Un travail minutieux : « On a épluché les registres. Souvent ce sont les titres des lois qui nous mettent la puce à l’oreille », raconte-t-il. Il faut ensuite vérifier qu’aucun article et aucune disposition de la loi n’est encore appliqué ou applicable. « Si on a le moindre doute, on s’abstient. » Un texte a ainsi échappé au couperet, la loi du 1er août 1955 sur la création d’un comité interprofessionnel du cassis de Dijon. Malgré une dissolution votée à l’unanimité par ses membres en 2017, sa suppression n’était pas sans conséquences. « Certaines lois peuvent sembler obsolètes alors même qu’elles constituent toujours la base juridique d’actes ou de situations en cours », commente la rapporteure du texte, Catherine Di Folco (Les Républicains).

Gouvernement provisoire, guerre d’Algérie…

Passer en revue ces lois obsolètes permet de réviser un peu son Histoire.
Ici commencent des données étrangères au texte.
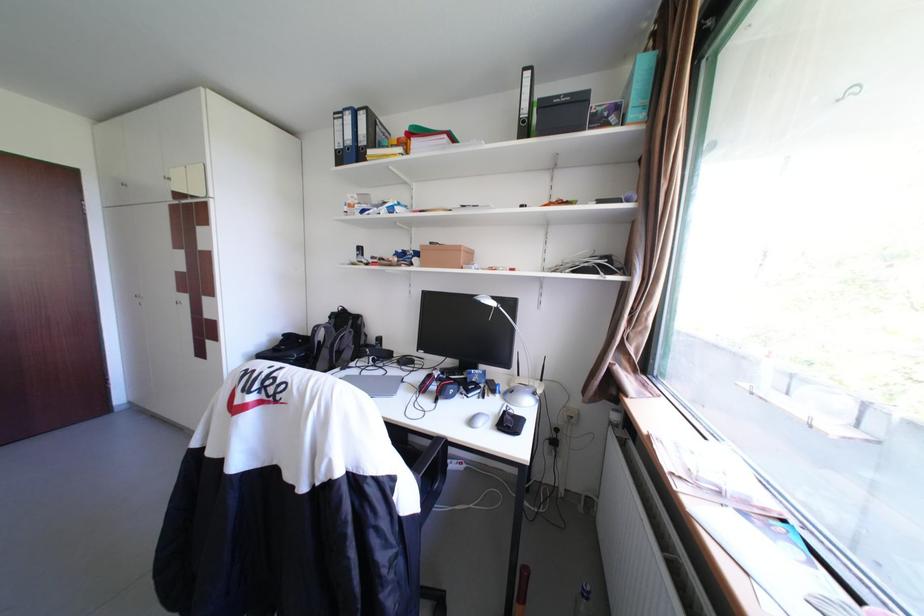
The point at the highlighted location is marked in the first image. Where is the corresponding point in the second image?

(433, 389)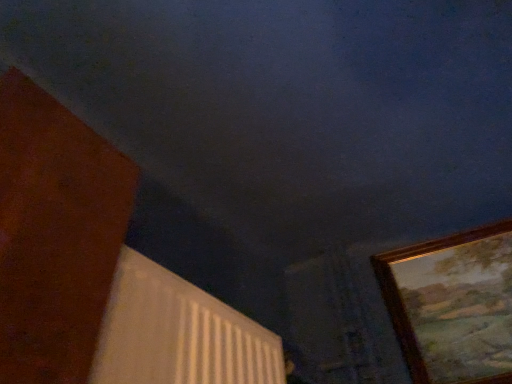
This screenshot has width=512, height=384. I want to click on white textured radiator at lower center, so click(178, 333).

What do you see at coordinates (178, 333) in the screenshot? The height and width of the screenshot is (384, 512). I see `white textured radiator at lower center` at bounding box center [178, 333].

The width and height of the screenshot is (512, 384). Describe the element at coordinates (453, 305) in the screenshot. I see `gold-framed painting at right` at that location.

What is the approximate height of gold-framed painting at right?

The height of gold-framed painting at right is 19.69 inches.

Locate an element on the screen. gold-framed painting at right is located at coordinates (453, 305).

Where is `white textured radiator at lower center`? This screenshot has width=512, height=384. white textured radiator at lower center is located at coordinates (178, 333).

Is gold-framed painting at right at the left side of white textured radiator at lower center?

In fact, gold-framed painting at right is to the right of white textured radiator at lower center.

Between gold-framed painting at right and white textured radiator at lower center, which one is positioned in front?

white textured radiator at lower center.

Is point (477, 247) more distant than point (124, 263)?

That is True.

From the image's perspective, between gold-framed painting at right and white textured radiator at lower center, which one is located above?

gold-framed painting at right, from the image's perspective.

From a real-world perspective, which object stands above the other?

gold-framed painting at right is physically above.

Considering the sizes of objects gold-framed painting at right and white textured radiator at lower center in the image provided, who is wider, gold-framed painting at right or white textured radiator at lower center?

Wider between the two is white textured radiator at lower center.

Is gold-framed painting at right shorter than white textured radiator at lower center?

No, gold-framed painting at right is not shorter than white textured radiator at lower center.

Between gold-framed painting at right and white textured radiator at lower center, which one has larger size?

Bigger between the two is white textured radiator at lower center.

Is gold-framed painting at right inside or outside of white textured radiator at lower center?

gold-framed painting at right lies outside white textured radiator at lower center.

Is gold-framed painting at right far away from white textured radiator at lower center?

That's not correct — gold-framed painting at right is a little close to white textured radiator at lower center.

Is gold-framed painting at right aimed at white textured radiator at lower center?

No, gold-framed painting at right is not turned towards white textured radiator at lower center.

Locate an element on the screen. picture frame that appears on the right of white textured radiator at lower center is located at coordinates (453, 305).

From the picture: Considering the positions of objects white textured radiator at lower center and gold-framed painting at right in the image provided, who is more to the right, white textured radiator at lower center or gold-framed painting at right?

From the viewer's perspective, gold-framed painting at right appears more on the right side.

Which is in front, white textured radiator at lower center or gold-framed painting at right?

white textured radiator at lower center.

Is point (158, 341) closer or farther from the camera than point (456, 282)?

Point (158, 341) is positioned closer to the camera compared to point (456, 282).

From the image's perspective, between white textured radiator at lower center and gold-framed painting at right, which one is located above?

gold-framed painting at right.

From a real-world perspective, is white textured radiator at lower center positioned over gold-framed painting at right based on gravity?

No, from a real-world perspective, white textured radiator at lower center is not on top of gold-framed painting at right.

Considering the sizes of white textured radiator at lower center and gold-framed painting at right in the image, is white textured radiator at lower center wider or thinner than gold-framed painting at right?

Clearly, white textured radiator at lower center has more width compared to gold-framed painting at right.

Considering the sizes of objects white textured radiator at lower center and gold-framed painting at right in the image provided, who is taller, white textured radiator at lower center or gold-framed painting at right?

gold-framed painting at right is taller.

Can you confirm if white textured radiator at lower center is smaller than gold-framed painting at right?

No, white textured radiator at lower center is not smaller than gold-framed painting at right.

Is white textured radiator at lower center inside the boundaries of gold-framed painting at right, or outside?

white textured radiator at lower center lies outside gold-framed painting at right.

Based on the photo, is white textured radiator at lower center far from gold-framed painting at right?

No, white textured radiator at lower center is not far away from gold-framed painting at right.

Is gold-framed painting at right at the back of white textured radiator at lower center?

No, white textured radiator at lower center's orientation is not away from gold-framed painting at right.

From the picture: What's the angular difference between white textured radiator at lower center and gold-framed painting at right's facing directions?

The angular difference between white textured radiator at lower center and gold-framed painting at right is 68.1 degrees.

Image resolution: width=512 pixels, height=384 pixels. Identify the location of radiator beneath the gold-framed painting at right (from a real-world perspective). click(178, 333).

You are a GUI agent. You are given a task and a screenshot of the screen. Output one action in this format:
    pyautogui.click(x=<x>, y=<y>)
    Task: Click on the picture frame located above the white textured radiator at lower center (from a real-world perspective)
    The width and height of the screenshot is (512, 384).
    Given the screenshot: What is the action you would take?
    pyautogui.click(x=453, y=305)

Identify the location of radiator below the gold-framed painting at right (from a real-world perspective). This screenshot has height=384, width=512. (178, 333).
On trouve ainsi la loi de novembre 1945 relative aux attributions des ministres du gouvernement provisoire de la République, instauré de 1944 à 1946. Il y a aussi la loi de mars 1948 sur l’Assemblée algérienne, dissoute en 1956, et celle de mars 1950 sur « l’appel des jeunes gens sous les drapeaux » visant à mobiliser des troupes envoyées en Algérie. C’était la dernière fois que les citoyens français étaient ainsi appelés à servir l’armée.


La loi de juillet 1954 sur l’élection des conseillers de la République peut également être abrogée, car ils ont été remplacés… par les sénateurs dans la Constitution de 1958. Même logique concernant une loi promulguée en décembre 1979 et traitant du conseil régional de la Corse, un organe remplacé trois ans plus tard par l’Assemblée de Corse. Quant à l’ancêtre du congé de formation, né en 1957 sous le nom de « congé d’éducation ouvrière », son texte de loi n’a plus de raison d’être.
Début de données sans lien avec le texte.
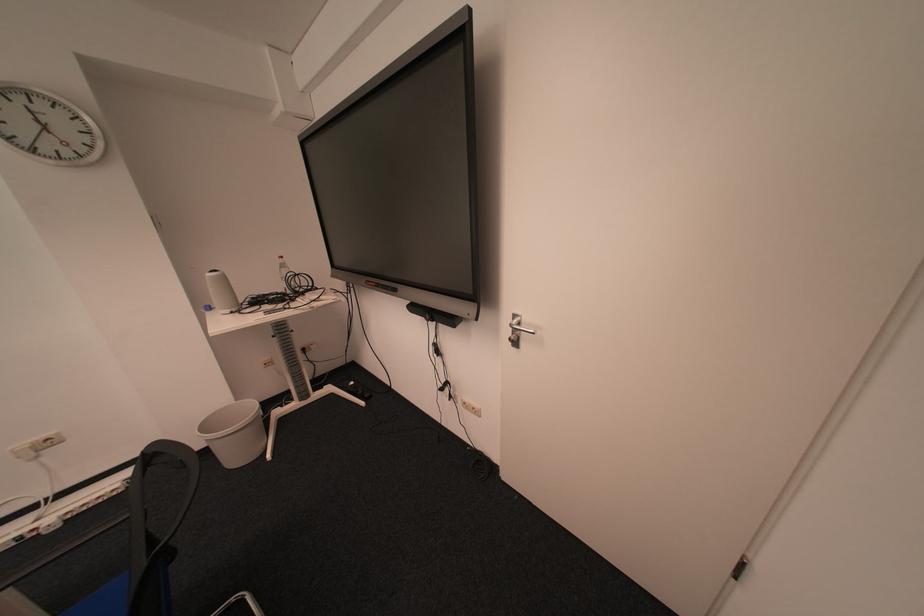
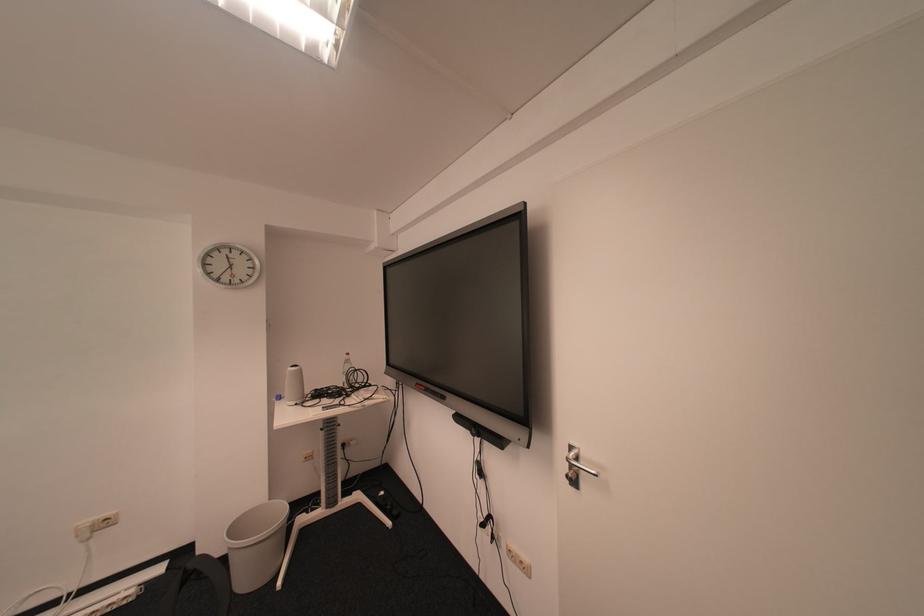
The images are taken continuously from a first-person perspective. In which direction are you moving?

The movement direction of the cameraman is left, backward.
« Personne n’est capable de dire combien on a de textes de loi ! »

« C’est une goutte d’eau », relativise Vincent Delahaye au sujet des 115 textes bientôt effacés. « Personne n’est capable de dire combien on a de textes de loi ! Sans doute pas loin de 10.000… » Le sénateur compte néanmoins poursuivre ce long toilettage. Il s’attaque déjà au Code général des collectivités territoriales, et ses « plus de 400.000 normes », avant de viser d’autres pans législatifs.
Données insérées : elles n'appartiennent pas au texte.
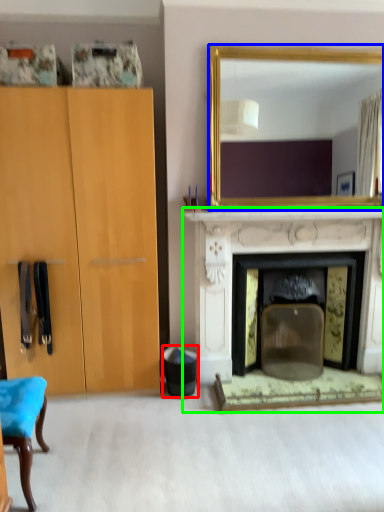
Question: Which object is the closest to the trash bin/can (highlighted by a red box)? Choose among these: mirror (highlighted by a blue box) or fireplace (highlighted by a green box).

Choices:
 (A) mirror
 (B) fireplace

Answer: (B)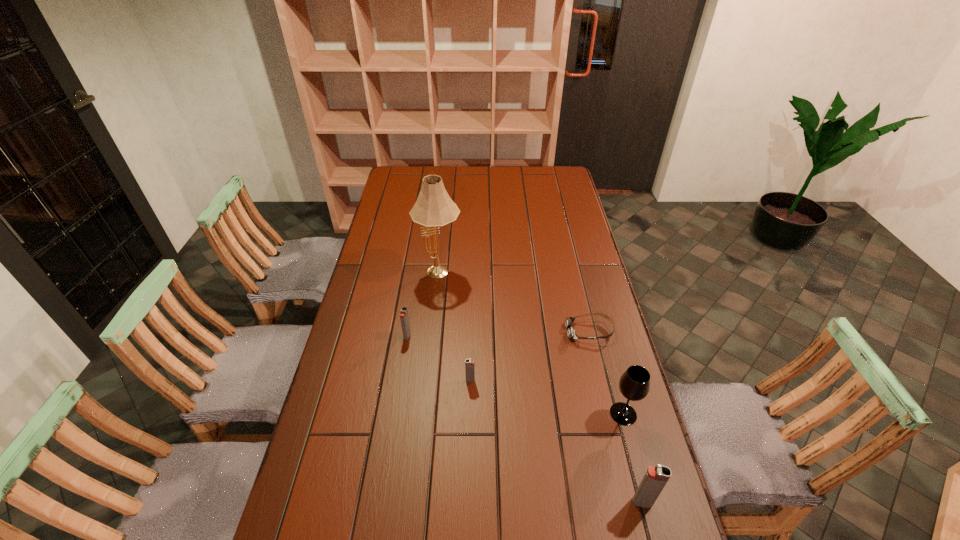
What are the coordinates of `igniter that stands as the closest to the second farthest igniter` in the screenshot? It's located at (404, 318).

Choose which igniter is the second nearest neighbor to the rightmost igniter. Please provide its 2D coordinates. Your answer should be formatted as a tuple, i.e. [(x, y)], where the tuple contains the x and y coordinates of a point satisfying the conditions above.

[(404, 318)]

At what (x,y) coordinates should I click in order to perform the action: click on free space that satisfies the following two spatial constraints: 1. on the front-facing side of the fifth farthest object; 2. on the left side of the goggles. Please return your answer as a coordinate pair (x, y). The image size is (960, 540). Looking at the image, I should click on (610, 414).

I want to click on free space that satisfies the following two spatial constraints: 1. on the front-facing side of the shortest object; 2. on the right side of the rightmost igniter, so click(631, 502).

Identify the location of vacant region that satisfies the following two spatial constraints: 1. on the front-facing side of the goggles; 2. on the right side of the rightmost igniter. (631, 502).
Ce nettoyage est utile, plaide le sénateur centriste. « C’est aussi sain que de faire le ménage chez soi. Cela réduit le nombre de normes, évite le risque de confusion entre les textes, et améliore la lisibilité de notre droit. Car nul n’est censé ignorer la loi, mais il y en a tellement qu’on s’y perd. » Un ménage qui a encore de beaux jours devant lui : en 2016, 2.392 articles législatifs ont été adoptés, selon Dalloz.